Dataset records
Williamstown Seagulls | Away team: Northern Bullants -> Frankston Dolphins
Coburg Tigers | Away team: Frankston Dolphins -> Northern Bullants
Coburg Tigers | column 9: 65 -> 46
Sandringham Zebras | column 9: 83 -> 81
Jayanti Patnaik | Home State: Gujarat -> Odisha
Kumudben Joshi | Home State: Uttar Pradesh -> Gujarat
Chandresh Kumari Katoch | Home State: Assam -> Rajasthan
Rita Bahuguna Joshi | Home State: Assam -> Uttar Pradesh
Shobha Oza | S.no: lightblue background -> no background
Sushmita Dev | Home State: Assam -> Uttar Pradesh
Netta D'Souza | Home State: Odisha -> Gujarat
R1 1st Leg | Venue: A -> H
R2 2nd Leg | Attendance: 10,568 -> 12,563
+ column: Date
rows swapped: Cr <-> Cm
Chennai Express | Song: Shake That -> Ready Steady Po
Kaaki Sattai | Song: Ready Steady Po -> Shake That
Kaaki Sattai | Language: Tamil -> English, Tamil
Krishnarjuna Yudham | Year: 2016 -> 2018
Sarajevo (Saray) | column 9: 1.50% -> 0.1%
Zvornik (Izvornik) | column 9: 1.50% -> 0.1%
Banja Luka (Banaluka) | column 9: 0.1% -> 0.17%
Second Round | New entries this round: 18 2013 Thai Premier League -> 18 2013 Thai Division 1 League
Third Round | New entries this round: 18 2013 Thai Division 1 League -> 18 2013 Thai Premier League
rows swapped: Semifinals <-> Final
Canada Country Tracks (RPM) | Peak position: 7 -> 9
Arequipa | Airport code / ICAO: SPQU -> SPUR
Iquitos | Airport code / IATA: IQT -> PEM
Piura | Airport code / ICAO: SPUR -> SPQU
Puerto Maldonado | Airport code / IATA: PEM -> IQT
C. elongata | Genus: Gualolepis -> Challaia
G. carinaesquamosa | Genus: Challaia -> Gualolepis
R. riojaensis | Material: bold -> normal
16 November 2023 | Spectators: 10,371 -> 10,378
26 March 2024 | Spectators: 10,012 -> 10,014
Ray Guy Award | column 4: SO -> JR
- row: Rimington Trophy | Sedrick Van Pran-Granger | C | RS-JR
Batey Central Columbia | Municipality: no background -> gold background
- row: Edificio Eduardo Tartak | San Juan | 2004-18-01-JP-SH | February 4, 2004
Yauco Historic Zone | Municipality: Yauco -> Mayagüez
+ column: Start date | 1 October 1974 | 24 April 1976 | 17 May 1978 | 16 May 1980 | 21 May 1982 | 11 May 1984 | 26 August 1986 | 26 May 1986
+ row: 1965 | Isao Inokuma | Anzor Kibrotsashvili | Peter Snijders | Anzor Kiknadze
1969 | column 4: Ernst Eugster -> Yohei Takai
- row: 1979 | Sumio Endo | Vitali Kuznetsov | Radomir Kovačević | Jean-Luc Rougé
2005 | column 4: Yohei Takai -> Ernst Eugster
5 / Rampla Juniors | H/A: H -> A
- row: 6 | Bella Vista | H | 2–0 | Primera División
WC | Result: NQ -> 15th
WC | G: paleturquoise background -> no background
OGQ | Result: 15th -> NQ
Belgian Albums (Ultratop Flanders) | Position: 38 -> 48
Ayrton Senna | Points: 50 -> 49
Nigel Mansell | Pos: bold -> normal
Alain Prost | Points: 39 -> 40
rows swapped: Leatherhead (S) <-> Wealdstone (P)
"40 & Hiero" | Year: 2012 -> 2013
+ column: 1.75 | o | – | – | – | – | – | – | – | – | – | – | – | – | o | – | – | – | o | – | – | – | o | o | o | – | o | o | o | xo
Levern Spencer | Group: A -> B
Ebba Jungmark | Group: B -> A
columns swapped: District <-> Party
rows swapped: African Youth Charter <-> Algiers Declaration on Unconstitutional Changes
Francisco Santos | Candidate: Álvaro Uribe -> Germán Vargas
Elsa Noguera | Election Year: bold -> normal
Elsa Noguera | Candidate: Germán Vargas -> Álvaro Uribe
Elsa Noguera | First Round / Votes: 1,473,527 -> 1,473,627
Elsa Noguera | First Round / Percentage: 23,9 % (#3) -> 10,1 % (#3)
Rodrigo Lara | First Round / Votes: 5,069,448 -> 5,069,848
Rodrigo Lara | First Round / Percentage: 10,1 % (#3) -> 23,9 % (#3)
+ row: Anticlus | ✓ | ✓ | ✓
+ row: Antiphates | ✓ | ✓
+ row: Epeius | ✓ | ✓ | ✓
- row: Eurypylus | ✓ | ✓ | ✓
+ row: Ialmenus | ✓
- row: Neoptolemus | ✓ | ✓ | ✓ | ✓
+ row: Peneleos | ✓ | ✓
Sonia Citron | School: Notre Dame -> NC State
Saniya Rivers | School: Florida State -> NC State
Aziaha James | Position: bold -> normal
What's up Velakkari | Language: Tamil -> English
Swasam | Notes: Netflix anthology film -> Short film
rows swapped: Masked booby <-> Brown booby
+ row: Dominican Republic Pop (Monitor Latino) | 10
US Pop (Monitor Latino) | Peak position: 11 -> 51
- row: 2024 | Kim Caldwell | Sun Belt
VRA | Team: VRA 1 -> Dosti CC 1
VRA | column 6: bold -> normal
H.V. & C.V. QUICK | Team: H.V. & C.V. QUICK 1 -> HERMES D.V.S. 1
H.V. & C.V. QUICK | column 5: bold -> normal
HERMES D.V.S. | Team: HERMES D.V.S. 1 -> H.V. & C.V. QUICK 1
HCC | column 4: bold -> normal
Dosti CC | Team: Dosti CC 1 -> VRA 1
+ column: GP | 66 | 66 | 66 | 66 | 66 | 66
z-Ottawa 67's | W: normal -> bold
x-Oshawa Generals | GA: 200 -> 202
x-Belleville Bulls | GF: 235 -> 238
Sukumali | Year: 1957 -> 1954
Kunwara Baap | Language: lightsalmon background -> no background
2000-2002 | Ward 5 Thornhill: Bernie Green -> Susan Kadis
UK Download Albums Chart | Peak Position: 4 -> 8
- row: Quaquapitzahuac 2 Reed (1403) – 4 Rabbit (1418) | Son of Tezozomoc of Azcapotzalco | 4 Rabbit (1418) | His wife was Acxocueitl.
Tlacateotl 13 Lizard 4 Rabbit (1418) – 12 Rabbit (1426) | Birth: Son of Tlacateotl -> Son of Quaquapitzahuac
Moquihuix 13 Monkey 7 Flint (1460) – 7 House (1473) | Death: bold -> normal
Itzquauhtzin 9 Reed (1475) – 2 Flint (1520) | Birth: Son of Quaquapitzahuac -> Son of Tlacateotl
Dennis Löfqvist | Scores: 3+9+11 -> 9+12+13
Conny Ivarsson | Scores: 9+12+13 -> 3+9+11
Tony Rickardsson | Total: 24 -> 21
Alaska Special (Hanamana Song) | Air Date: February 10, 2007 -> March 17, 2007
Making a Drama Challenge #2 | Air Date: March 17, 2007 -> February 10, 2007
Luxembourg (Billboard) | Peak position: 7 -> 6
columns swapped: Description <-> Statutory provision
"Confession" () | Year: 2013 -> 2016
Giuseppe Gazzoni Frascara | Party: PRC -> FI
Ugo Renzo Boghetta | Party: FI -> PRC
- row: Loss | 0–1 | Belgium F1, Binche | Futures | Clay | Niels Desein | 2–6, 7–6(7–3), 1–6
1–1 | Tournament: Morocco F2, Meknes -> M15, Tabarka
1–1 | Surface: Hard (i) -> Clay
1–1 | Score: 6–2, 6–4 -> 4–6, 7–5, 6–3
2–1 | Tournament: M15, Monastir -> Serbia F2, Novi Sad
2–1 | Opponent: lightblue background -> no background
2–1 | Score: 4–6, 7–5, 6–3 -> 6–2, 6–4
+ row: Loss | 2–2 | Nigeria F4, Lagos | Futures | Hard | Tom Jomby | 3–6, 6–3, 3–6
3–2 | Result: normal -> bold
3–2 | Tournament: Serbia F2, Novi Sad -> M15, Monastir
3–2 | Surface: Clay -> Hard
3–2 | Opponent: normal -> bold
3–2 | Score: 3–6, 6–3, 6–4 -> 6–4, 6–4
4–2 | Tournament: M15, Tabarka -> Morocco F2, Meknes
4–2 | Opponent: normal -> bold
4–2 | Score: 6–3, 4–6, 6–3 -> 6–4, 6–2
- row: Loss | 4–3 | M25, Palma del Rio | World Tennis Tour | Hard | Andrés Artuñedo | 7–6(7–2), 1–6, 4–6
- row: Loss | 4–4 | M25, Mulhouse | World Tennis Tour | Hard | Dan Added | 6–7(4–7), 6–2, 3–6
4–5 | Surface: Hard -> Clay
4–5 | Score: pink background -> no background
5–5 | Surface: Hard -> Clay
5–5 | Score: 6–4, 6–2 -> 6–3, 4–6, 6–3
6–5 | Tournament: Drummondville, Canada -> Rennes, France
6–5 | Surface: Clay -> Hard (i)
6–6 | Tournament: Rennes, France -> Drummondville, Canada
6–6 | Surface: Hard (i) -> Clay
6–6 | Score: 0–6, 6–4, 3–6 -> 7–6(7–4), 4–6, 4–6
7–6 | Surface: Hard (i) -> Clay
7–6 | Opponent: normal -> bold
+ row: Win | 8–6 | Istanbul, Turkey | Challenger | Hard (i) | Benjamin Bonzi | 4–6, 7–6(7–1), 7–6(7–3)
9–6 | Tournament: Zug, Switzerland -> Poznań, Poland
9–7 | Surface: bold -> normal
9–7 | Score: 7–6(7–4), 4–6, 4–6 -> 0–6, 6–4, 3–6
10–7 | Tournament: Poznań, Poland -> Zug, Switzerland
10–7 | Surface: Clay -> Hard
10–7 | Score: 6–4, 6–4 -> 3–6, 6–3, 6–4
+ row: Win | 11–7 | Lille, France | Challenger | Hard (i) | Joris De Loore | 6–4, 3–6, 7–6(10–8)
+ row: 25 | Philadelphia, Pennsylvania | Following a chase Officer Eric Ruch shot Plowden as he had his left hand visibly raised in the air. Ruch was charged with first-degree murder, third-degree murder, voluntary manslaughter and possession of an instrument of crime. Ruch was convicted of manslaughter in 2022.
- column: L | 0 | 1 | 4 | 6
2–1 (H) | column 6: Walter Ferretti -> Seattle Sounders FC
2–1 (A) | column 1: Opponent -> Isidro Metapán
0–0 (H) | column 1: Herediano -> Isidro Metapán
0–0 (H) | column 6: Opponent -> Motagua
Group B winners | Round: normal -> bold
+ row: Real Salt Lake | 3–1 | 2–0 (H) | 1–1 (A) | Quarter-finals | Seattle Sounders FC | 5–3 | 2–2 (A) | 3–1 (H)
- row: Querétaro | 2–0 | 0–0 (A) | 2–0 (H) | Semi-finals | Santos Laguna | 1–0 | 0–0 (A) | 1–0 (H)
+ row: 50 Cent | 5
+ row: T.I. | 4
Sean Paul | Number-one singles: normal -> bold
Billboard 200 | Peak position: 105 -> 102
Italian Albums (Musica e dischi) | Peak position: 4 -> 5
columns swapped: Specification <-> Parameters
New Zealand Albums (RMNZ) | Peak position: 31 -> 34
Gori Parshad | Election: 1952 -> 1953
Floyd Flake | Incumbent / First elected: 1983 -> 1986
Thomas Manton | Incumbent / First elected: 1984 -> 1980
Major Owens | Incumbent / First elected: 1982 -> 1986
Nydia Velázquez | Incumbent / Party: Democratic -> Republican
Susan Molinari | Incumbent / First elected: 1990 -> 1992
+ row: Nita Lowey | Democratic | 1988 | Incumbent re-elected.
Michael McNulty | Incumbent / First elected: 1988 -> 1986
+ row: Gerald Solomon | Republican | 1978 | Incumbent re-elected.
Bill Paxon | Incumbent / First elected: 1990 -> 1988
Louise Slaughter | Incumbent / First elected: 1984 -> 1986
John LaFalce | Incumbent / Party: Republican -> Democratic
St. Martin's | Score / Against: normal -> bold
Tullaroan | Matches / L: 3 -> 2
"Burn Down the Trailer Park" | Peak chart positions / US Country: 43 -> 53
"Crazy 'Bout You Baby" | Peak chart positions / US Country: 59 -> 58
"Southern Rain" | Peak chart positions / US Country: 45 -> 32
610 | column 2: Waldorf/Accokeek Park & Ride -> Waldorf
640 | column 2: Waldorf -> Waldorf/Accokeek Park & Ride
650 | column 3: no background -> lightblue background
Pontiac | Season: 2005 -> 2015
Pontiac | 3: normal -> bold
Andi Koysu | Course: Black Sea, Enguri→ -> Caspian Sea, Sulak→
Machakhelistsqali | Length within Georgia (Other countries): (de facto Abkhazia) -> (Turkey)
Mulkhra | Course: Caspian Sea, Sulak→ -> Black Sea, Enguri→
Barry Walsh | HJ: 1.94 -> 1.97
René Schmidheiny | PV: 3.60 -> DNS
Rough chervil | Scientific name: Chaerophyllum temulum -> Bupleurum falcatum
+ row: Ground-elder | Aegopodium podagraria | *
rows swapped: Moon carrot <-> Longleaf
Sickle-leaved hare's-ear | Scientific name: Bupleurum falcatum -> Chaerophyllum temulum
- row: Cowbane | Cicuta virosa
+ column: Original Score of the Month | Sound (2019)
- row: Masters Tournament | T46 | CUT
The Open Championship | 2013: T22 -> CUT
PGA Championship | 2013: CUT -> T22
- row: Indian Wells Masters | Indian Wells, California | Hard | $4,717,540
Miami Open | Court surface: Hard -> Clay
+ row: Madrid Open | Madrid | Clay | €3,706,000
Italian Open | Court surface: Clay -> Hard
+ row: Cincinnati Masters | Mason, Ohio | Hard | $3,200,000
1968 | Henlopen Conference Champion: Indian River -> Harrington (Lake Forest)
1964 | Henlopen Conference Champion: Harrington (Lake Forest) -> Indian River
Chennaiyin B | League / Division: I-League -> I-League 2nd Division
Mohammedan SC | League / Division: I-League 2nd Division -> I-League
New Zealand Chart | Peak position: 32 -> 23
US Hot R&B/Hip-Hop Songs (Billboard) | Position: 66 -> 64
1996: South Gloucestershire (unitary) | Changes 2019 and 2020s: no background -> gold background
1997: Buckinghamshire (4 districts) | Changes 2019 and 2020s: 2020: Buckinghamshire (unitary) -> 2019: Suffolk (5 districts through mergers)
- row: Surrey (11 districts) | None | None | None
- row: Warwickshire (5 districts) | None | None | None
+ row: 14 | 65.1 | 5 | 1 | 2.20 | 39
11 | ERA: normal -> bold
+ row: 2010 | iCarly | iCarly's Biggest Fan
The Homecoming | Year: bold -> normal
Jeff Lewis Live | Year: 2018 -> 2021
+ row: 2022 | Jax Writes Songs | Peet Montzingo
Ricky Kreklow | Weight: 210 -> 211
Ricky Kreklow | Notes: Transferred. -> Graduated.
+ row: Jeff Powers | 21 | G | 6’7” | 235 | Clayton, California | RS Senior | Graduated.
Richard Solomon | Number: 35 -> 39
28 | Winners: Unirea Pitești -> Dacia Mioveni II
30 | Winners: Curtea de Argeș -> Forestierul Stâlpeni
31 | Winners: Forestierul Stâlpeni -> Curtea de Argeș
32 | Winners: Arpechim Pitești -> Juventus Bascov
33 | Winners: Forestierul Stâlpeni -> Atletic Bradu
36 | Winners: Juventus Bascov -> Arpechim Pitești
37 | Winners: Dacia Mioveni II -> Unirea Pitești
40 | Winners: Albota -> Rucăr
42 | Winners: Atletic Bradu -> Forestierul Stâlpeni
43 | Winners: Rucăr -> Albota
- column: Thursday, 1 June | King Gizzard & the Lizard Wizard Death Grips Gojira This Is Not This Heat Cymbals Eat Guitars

Required task:
Print the entries above exactly as they appear, starting at the first entry and ending at the line that contains "Chennai Express |".

Finished task:
Williamstown Seagulls | Away team: Northern Bullants -> Frankston Dolphins
Coburg Tigers | Away team: Frankston Dolphins -> Northern Bullants
Coburg Tigers | column 9: 65 -> 46
Sandringham Zebras | column 9: 83 -> 81
Jayanti Patnaik | Home State: Gujarat -> Odisha
Kumudben Joshi | Home State: Uttar Pradesh -> Gujarat
Chandresh Kumari Katoch | Home State: Assam -> Rajasthan
Rita Bahuguna Joshi | Home State: Assam -> Uttar Pradesh
Shobha Oza | S.no: lightblue background -> no background
Sushmita Dev | Home State: Assam -> Uttar Pradesh
Netta D'Souza | Home State: Odisha -> Gujarat
R1 1st Leg | Venue: A -> H
R2 2nd Leg | Attendance: 10,568 -> 12,563
+ column: Date
rows swapped: Cr <-> Cm
Chennai Express | Song: Shake That -> Ready Steady Po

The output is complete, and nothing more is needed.